Beating the heat in Oklahoma, that’s hard enough any year. But in the middle of a pandemic, it’s more important than ever for high school athletes to keep cool.
“We’ve had several kids that, they’re a lot slower getting back into shape than they have been in the past," said Southmoore head athletic trainer Chris Trobaugh. "After two and a half months off, we expected it.”
That’s the case here at Southmoore and if you ask 100 other schools, you’d probably get the same answer.
And that’s why medical officials are concerned about an increase in heat exhaustion cases for athletes this year.
“That opens them up and makes them a little more prone to overheating and the heat illness issues," said Joe Waldron, Norman Regional Manager of Sports Medicine.
The Norman Regional Health Foundation and Ortho Central are trying to put those concerns on ice.
In the first wave of donations, cooling tubs are being delivered to 37 area schools, three of them at Southmoore to add to the Sabercats’ collection.
“I told the athletic directors, hopefully they wouldn’t have to use them, but they’re there if they do. And if it saves a life, saves a kid, that’s even better," said Diane Dragg, a Norman Regional Health Foundation board member.

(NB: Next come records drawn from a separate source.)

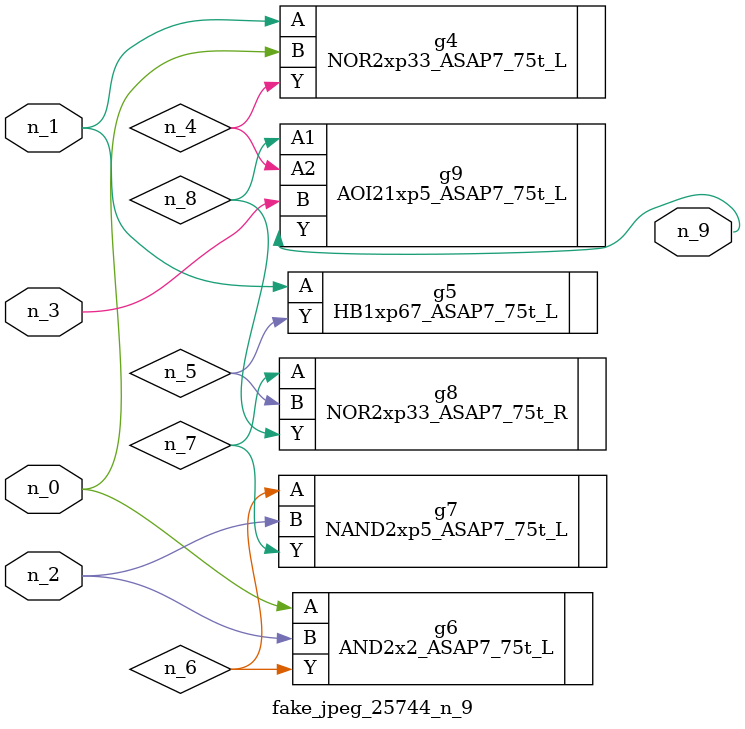
<source format=v>
module fake_jpeg_25744_n_9 (n_0, n_3, n_2, n_1, n_9);

input n_0;
input n_3;
input n_2;
input n_1;

output n_9;

wire n_4;
wire n_8;
wire n_6;
wire n_5;
wire n_7;

NOR2xp33_ASAP7_75t_L g4 ( 
.A(n_1),
.B(n_0),
.Y(n_4)
);

HB1xp67_ASAP7_75t_L g5 ( 
.A(n_1),
.Y(n_5)
);

AND2x2_ASAP7_75t_L g6 ( 
.A(n_0),
.B(n_2),
.Y(n_6)
);

NAND2xp5_ASAP7_75t_L g7 ( 
.A(n_6),
.B(n_2),
.Y(n_7)
);

NOR2xp33_ASAP7_75t_R g8 ( 
.A(n_7),
.B(n_5),
.Y(n_8)
);

AOI21xp5_ASAP7_75t_L g9 ( 
.A1(n_8),
.A2(n_4),
.B(n_3),
.Y(n_9)
);


endmodule
</source>
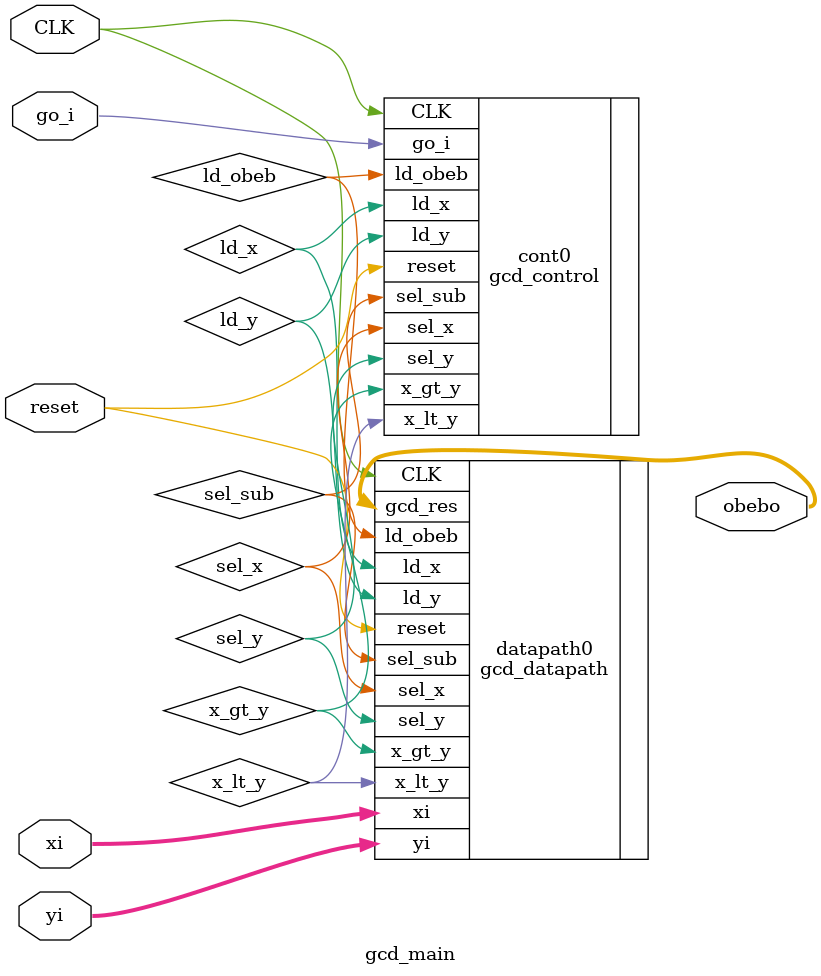
<source format=v>

module gcd_main(
	input CLK,
	input go_i,
	input reset,
	input [31:0] xi,
	input [31:0] yi,
	output [31:0] obebo
);

wire x_gt_y;
wire x_lt_y;
wire ld_x;
wire ld_y;
wire ld_obeb;
wire sel_x;
wire sel_y;
wire sel_sub;


gcd_control cont0(
	.CLK(CLK),
	.reset(reset),
	.go_i(go_i),
	.x_gt_y(x_gt_y), 
	.x_lt_y(x_lt_y),
	.ld_x(ld_x),
	.ld_y(ld_y),
	.ld_obeb(ld_obeb),
	.sel_x(sel_x),
	.sel_y(sel_y),
	.sel_sub(sel_sub)	
);



gcd_datapath datapath0(
	.CLK(CLK),
	.xi(xi),
	.yi(yi),
	.sel_x(sel_x),
	.sel_y(sel_y),
	.sel_sub(sel_sub),
	.ld_x(ld_x),
	.ld_y(ld_y),
	.ld_obeb(ld_obeb),
	.reset(reset),
	.x_gt_y(x_gt_y),
	.x_lt_y(x_lt_y),
	.gcd_res(obebo)	
);




endmodule

</source>
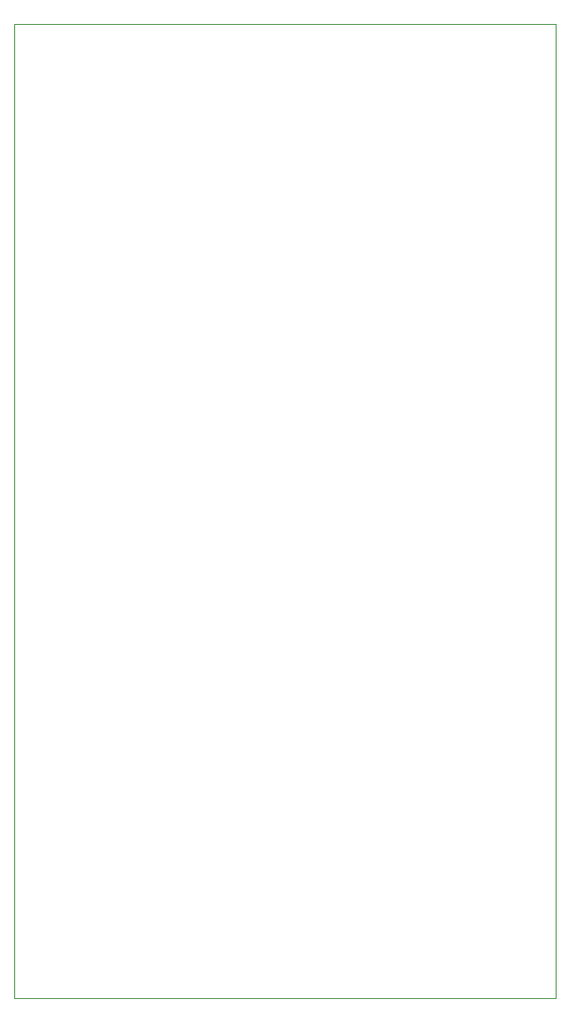
<source format=gbr>
%TF.GenerationSoftware,KiCad,Pcbnew,8.0.6*%
%TF.CreationDate,2025-08-05T17:27:05-05:00*%
%TF.ProjectId,PPDuino Nano Salidas,50504475-696e-46f2-904e-616e6f205361,rev?*%
%TF.SameCoordinates,Original*%
%TF.FileFunction,Profile,NP*%
%FSLAX46Y46*%
G04 Gerber Fmt 4.6, Leading zero omitted, Abs format (unit mm)*
G04 Created by KiCad (PCBNEW 8.0.6) date 2025-08-05 17:27:05*
%MOMM*%
%LPD*%
G01*
G04 APERTURE LIST*
%TA.AperFunction,Profile*%
%ADD10C,0.050000*%
%TD*%
G04 APERTURE END LIST*
D10*
X117600000Y-43775000D02*
X169200000Y-43775000D01*
X169200000Y-136575000D01*
X117600000Y-136575000D01*
X117600000Y-43775000D01*
M02*

</source>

And that’s the main point, saving lives. Football has the most heat-related deaths of all sports, on average three players die a year from heat-related illness. Thankfully not a huge number, but still too high.
Studies show that if proper protocols are followed when an athlete overheats, the survival rate is 100%.
Joe Waldron and his team plan to deliver ice tubs to 36 different school districts.